▽

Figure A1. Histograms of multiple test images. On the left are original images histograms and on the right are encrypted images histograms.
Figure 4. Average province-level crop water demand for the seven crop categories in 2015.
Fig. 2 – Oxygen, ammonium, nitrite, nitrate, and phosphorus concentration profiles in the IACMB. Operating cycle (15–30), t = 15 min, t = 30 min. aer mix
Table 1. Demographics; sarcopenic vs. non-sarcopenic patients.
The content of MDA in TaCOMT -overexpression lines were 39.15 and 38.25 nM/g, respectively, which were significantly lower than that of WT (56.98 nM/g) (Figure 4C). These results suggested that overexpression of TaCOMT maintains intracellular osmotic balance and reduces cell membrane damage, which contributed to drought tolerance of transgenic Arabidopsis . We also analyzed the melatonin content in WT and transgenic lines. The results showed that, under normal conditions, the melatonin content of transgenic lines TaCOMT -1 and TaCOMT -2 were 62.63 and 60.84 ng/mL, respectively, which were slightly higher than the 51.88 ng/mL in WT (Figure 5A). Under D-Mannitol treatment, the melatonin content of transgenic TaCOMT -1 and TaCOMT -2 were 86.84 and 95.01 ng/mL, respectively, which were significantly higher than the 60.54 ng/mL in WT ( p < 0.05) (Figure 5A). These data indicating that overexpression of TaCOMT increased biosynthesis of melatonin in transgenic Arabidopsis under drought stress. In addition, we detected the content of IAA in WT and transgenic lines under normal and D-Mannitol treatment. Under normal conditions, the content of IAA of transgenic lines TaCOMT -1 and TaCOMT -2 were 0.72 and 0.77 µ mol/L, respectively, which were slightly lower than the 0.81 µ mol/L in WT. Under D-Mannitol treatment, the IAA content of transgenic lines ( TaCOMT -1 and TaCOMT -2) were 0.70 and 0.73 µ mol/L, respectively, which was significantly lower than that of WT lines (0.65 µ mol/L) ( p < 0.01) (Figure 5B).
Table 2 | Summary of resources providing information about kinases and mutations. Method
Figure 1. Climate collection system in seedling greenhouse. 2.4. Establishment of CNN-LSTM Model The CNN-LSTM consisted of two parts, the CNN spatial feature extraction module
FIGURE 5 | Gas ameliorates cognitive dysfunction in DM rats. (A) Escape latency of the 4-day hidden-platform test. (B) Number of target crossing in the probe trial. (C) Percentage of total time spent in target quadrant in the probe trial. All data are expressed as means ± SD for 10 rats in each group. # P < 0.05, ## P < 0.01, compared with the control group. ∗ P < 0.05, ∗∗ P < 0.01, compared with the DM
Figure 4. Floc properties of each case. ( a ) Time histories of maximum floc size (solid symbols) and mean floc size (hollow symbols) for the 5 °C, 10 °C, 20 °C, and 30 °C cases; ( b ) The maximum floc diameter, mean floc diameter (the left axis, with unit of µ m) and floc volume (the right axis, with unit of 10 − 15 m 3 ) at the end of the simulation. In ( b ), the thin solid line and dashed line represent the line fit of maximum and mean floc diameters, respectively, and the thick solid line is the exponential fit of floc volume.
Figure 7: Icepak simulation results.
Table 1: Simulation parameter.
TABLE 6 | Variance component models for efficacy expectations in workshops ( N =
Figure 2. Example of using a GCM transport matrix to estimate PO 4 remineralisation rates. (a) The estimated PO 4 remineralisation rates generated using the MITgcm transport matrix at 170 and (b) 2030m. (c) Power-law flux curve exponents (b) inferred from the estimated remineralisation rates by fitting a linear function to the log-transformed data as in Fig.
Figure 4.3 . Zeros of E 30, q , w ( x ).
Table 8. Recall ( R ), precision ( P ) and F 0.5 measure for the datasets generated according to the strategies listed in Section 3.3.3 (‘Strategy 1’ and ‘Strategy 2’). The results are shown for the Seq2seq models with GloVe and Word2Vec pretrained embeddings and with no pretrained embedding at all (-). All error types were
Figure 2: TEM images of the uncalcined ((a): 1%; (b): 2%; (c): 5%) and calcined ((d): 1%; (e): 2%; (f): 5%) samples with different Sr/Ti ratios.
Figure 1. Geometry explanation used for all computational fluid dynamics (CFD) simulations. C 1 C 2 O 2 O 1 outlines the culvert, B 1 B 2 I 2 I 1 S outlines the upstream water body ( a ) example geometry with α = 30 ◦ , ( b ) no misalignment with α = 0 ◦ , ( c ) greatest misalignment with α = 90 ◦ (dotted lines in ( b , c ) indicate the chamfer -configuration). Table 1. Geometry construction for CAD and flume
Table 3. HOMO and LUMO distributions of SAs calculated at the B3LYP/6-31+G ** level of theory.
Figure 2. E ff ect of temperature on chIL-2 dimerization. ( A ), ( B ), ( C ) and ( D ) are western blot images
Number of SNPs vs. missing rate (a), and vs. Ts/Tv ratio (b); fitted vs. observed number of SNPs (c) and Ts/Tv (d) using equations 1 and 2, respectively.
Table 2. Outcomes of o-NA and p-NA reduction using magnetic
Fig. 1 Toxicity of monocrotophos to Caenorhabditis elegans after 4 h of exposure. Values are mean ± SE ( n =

△

> [TASK REQUIREMENTS] Give back the records above exactly, limited to the lines between the one holding "Figure 4. Floc" and the one holding "Figure 2. Example", inclusive.

> [RESULT FOR THIS TASK]
Figure 4. Floc properties of each case. ( a ) Time histories of maximum floc size (solid symbols) and mean floc size (hollow symbols) for the 5 °C, 10 °C, 20 °C, and 30 °C cases; ( b ) The maximum floc diameter, mean floc diameter (the left axis, with unit of µ m) and floc volume (the right axis, with unit of 10 − 15 m 3 ) at the end of the simulation. In ( b ), the thin solid line and dashed line represent the line fit of maximum and mean floc diameters, respectively, and the thick solid line is the exponential fit of floc volume.
Figure 7: Icepak simulation results.
Table 1: Simulation parameter.
TABLE 6 | Variance component models for efficacy expectations in workshops ( N =
Figure 2. Example of using a GCM transport matrix to estimate PO 4 remineralisation rates. (a) The estimated PO 4 remineralisation rates generated using the MITgcm transport matrix at 170 and (b) 2030m. (c) Power-law flux curve exponents (b) inferred from the estimated remineralisation rates by fitting a linear function to the log-transformed data as in Fig.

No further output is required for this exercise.